» **PROBLEMS**
**1.** From the thread on the Yelp reviewer, list each item the writer reports finding in the bag near the outside trash dumpster.
**2.** In the thread on the Yelp reviewer, condense the paragraph beginning "A month or so ago" into a shorter version that keeps its main facts.
**3.** Reproduce the passage of the thread on the Yelp reviewer that begins at the words "A month or so" and ends after the words "have photos.".

» **SELECTED TEXT**
--*--
How A Police Officer Threatened A Yelp Reviewer - jbenz
http://www.popehat.com/2013/07/24/two-guys-a-cop-and-a-pizza-place-how-a-police-officer-threatened-a-yelp-reviewer/

======
lettergram
There were only 3 reviews on Yelp, of which 2 were removed.. Doesn't really
seem like harassment to me, nor does it really seem like the parlor owner did
anything particularly awful (although looking at the photos it was disgusting
in the restaurant).

Basically I feel like the police needn't be involved and that officer probably
should have read the Yelp posts prior to calling, I highly doubt this would
ever go to trial.

From Yelp
[http://www.yelp.com/filtered_reviews/ELUSdeDHbZLMVcl4K5qLkw?...](http://www.yelp.com/filtered_reviews/ELUSdeDHbZLMVcl4K5qLkw?fsid=S-iCwDly9XMCz8mhhLLonA):

A month or so ago, I was finally given a job at a local pizzeria named "The
Wild Tomato" in Harrisburg. I was given duties mainly related to cleaning and
sanitation. The first concern I had was the fact that they were storing trash
cans in their walk-in fridge, where uncovered food and sauces were often
stored despite health regulations. I learned to ignore this for the sake of
employment. I have photos/video of this.

Shortly within the month, I discovered a bag near the outside trash dumpster
that contained multiple empty bags that had contained synthetic marijuana, a
multitude of hypodermic needles, and receipts for deliveries and time-clock
slips, all with the same employee's name listed (one of the drivers). Again, I
have photos.
--*--
» **EXTRACTED INFORMATION**
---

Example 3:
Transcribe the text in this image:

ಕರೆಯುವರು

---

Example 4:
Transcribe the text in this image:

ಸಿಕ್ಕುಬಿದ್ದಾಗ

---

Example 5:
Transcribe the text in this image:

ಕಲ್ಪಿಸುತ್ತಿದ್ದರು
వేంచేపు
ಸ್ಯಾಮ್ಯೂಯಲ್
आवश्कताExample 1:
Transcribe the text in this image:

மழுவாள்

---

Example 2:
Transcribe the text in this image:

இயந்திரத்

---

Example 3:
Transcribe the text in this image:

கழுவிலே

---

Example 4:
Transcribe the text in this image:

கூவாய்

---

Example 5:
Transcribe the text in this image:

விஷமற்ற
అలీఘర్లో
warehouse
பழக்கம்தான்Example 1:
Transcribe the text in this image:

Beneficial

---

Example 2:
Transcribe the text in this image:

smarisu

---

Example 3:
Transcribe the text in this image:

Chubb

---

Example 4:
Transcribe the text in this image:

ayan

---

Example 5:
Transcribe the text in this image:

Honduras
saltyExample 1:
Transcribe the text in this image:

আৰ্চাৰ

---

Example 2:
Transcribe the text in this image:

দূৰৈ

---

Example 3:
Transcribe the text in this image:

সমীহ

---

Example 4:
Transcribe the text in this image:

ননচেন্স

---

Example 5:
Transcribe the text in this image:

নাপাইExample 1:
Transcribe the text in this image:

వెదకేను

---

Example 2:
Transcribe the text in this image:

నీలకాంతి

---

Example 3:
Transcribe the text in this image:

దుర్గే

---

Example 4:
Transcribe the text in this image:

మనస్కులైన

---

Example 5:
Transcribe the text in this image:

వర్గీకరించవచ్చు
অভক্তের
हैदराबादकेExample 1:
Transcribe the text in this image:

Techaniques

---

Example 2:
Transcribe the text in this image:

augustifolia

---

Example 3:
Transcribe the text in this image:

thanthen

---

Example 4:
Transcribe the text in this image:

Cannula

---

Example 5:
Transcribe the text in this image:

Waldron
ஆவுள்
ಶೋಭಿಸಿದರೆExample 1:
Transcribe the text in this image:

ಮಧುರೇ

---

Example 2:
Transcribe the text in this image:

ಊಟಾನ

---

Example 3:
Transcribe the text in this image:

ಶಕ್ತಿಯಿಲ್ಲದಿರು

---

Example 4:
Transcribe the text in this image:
--*--
» **ANSWERS PROVIDED**
**1.**
- Multiple empty bags that had contained synthetic marijuana
- A multitude of hypodermic needles
- Receipts for deliveries
- Time-clock slips

**2.** The writer got a job at "The Wild Tomato," a pizzeria in Harrisburg, with duties mainly in cleaning and sanitation. Trash cans were stored in the walk-in fridge, where uncovered food and sauces were often kept despite health regulations. The writer ignored this to keep the job and has photos and video of it.

**3.**
A month or so ago, I was finally given a job at a local pizzeria named "The
Wild Tomato" in Harrisburg. I was given duties mainly related to cleaning and
sanitation. The first concern I had was the fact that they were storing trash
cans in their walk-in fridge, where uncovered food and sauces were often
stored despite health regulations. I learned to ignore this for the sake of
employment. I have photos/video of this.

Shortly within the month, I discovered a bag near the outside trash dumpster
that contained multiple empty bags that had contained synthetic marijuana, a
multitude of hypodermic needles, and receipts for deliveries and time-clock
slips, all with the same employee's name listed (one of the drivers). Again, I
have photos.